En la composición de los higos destacan los hidratos de carbono, constituidos por glucosa y fructosa. Es muy bajo en proteínas y en grasas.
Los higos son muy ricos en vitaminas E, B6, B1 y B2. En cuanto a minerales, es de destacar su contenido en potasio, calcio, magnesio y hierro. Los oligoelementos cinc, cobre y manganeso están presentes en cantidades significativas.
Los higos se digieren muy bien, y actúan como emolientes (suavizantes) de los bronquios y del aparato digestivo; son también laxantes y diuréticos. Su consumo se halla especialmente indicado en:
1. Afecciones bronquiales: Ejercen una acción pectoral y antiinfecciosa. Calman la tos, facilitan la expectoración y suavizan las vías respiratorias.Su uso se recomienda tanto a los que padecen bronquitis crónica, como a los que sufren de infecciones agudas de vías respiratorias por resfriado o gripe.Se recomiendan los secos a remojo y los hervidos con leche.

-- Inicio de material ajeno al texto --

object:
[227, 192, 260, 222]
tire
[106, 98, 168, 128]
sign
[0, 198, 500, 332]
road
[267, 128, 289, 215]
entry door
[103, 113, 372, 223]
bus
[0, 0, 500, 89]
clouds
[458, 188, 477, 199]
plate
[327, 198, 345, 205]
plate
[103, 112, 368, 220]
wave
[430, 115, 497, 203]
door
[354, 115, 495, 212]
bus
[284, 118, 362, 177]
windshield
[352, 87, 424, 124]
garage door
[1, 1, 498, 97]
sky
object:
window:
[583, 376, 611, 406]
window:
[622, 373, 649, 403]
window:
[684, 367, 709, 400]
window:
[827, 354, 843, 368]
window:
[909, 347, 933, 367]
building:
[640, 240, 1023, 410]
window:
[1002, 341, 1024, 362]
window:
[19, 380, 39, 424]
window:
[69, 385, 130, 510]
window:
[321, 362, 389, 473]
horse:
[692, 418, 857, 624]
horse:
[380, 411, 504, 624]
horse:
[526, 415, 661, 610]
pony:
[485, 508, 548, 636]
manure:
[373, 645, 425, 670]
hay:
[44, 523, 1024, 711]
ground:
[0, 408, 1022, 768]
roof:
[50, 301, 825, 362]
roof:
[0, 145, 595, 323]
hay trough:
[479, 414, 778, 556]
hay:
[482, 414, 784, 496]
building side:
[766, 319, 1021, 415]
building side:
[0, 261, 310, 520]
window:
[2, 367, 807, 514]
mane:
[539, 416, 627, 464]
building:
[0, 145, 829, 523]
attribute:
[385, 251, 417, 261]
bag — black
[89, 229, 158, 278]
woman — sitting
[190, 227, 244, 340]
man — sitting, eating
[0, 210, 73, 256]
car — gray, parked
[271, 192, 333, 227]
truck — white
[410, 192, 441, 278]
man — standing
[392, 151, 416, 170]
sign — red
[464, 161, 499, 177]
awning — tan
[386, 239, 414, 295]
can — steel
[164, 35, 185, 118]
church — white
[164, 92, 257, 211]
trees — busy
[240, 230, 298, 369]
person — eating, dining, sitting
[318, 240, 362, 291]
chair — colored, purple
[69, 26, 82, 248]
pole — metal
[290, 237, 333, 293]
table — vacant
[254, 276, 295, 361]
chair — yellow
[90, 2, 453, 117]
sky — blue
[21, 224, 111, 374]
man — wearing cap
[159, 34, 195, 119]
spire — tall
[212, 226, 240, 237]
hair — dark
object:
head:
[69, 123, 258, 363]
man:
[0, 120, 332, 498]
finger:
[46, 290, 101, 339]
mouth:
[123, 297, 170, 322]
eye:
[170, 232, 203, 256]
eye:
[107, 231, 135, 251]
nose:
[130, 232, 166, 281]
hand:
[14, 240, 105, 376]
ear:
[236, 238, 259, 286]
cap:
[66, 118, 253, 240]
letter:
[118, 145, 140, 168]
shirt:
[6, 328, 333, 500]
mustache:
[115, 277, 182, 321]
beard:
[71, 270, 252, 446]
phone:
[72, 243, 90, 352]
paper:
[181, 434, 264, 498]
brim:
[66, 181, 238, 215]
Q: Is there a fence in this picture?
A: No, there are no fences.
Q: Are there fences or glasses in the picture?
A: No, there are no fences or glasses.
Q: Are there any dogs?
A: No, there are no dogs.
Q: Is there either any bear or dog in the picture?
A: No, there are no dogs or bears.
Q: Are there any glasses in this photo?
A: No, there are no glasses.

2. Estreñimiento: Los higos frescos y los secos puestos a remojo se hallan especialmente indicados en caso de pereza intestinal. Su acción es similar a las de las ciruelas.Suavizan el conducto digestivo y estimulan los movimientos peristálticos del intestino que hacen progresar las heces en su interior.

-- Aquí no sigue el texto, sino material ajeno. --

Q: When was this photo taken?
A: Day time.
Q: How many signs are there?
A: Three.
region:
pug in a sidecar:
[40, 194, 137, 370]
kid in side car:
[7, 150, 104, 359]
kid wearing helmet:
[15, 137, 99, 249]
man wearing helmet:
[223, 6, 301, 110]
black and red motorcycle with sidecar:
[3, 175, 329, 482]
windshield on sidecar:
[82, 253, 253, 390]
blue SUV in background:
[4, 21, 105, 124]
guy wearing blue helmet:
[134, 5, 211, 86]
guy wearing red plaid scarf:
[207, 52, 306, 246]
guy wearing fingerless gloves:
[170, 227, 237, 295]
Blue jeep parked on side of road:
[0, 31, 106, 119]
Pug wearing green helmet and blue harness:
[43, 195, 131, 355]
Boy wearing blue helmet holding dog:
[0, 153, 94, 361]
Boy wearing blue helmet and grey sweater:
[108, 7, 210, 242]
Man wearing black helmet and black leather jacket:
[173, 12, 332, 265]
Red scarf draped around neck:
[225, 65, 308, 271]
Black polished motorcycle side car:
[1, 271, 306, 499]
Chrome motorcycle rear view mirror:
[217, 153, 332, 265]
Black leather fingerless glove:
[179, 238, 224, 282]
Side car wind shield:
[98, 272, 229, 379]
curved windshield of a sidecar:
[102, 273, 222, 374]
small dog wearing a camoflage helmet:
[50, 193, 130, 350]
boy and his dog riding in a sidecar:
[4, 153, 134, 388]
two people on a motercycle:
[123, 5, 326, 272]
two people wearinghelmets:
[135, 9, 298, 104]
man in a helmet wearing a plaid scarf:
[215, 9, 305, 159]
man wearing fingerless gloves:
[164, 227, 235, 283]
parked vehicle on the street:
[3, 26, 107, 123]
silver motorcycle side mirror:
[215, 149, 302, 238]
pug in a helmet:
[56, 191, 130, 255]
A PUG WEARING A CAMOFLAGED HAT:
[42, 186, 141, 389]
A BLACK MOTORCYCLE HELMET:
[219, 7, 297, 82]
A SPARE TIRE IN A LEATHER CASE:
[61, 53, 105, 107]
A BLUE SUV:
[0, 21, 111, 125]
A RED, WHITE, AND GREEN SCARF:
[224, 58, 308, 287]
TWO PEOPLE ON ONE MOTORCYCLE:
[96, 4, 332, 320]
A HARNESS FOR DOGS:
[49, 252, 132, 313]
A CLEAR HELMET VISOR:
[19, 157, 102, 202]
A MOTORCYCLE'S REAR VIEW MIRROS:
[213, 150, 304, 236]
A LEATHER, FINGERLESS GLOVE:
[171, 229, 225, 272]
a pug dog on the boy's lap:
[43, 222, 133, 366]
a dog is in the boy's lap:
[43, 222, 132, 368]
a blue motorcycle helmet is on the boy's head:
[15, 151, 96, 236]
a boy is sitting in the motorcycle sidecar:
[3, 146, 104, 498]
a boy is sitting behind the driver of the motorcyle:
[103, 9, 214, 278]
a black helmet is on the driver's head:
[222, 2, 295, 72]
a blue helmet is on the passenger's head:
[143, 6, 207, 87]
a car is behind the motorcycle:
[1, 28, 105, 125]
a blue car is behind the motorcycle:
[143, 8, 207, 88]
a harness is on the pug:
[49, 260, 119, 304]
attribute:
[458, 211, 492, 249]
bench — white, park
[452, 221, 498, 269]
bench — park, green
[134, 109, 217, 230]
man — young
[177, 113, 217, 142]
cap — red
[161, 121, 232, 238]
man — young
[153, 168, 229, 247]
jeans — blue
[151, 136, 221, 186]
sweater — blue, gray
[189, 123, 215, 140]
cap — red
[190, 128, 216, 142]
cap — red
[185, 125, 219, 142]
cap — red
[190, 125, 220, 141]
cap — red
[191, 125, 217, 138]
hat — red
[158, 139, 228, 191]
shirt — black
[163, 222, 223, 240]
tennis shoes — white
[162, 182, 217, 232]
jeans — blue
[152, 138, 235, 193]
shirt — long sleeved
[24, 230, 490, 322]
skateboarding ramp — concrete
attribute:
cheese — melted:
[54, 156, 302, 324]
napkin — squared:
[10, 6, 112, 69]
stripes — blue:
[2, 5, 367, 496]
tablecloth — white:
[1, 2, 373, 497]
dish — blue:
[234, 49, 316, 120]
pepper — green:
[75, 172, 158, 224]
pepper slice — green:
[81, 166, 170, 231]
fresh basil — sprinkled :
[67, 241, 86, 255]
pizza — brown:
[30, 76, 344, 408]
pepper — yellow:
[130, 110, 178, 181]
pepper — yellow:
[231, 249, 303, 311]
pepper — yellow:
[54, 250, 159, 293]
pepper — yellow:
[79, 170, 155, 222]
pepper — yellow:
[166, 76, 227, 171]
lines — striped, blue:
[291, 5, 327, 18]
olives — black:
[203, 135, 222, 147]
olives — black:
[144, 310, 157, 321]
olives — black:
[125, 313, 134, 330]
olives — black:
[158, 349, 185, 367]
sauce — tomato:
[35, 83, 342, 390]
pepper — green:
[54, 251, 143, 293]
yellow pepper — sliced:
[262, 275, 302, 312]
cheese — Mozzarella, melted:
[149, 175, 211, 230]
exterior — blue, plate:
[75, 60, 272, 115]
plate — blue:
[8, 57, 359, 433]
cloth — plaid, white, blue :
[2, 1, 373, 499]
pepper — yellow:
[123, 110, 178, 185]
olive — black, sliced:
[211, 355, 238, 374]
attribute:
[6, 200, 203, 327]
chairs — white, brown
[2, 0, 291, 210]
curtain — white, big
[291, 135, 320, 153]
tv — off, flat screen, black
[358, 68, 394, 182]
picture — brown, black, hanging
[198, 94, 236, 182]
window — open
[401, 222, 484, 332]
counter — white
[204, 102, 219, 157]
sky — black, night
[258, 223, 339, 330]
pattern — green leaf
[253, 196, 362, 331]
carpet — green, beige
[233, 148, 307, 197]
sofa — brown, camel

3. Aumento de las necesidades nutritivas: es recomendable en caso de anemia o fatiga por causa orgánica o psíquica. Las mujeres embarazadas o que lactan, los adolescentes y todos aquellos que estén sometidos a esfuerzos físicos (deportistas) o psíquicos (estudiantes), encontrarán en el higo un alimento muy nutritivo, fácilmente digerible y rico en energía.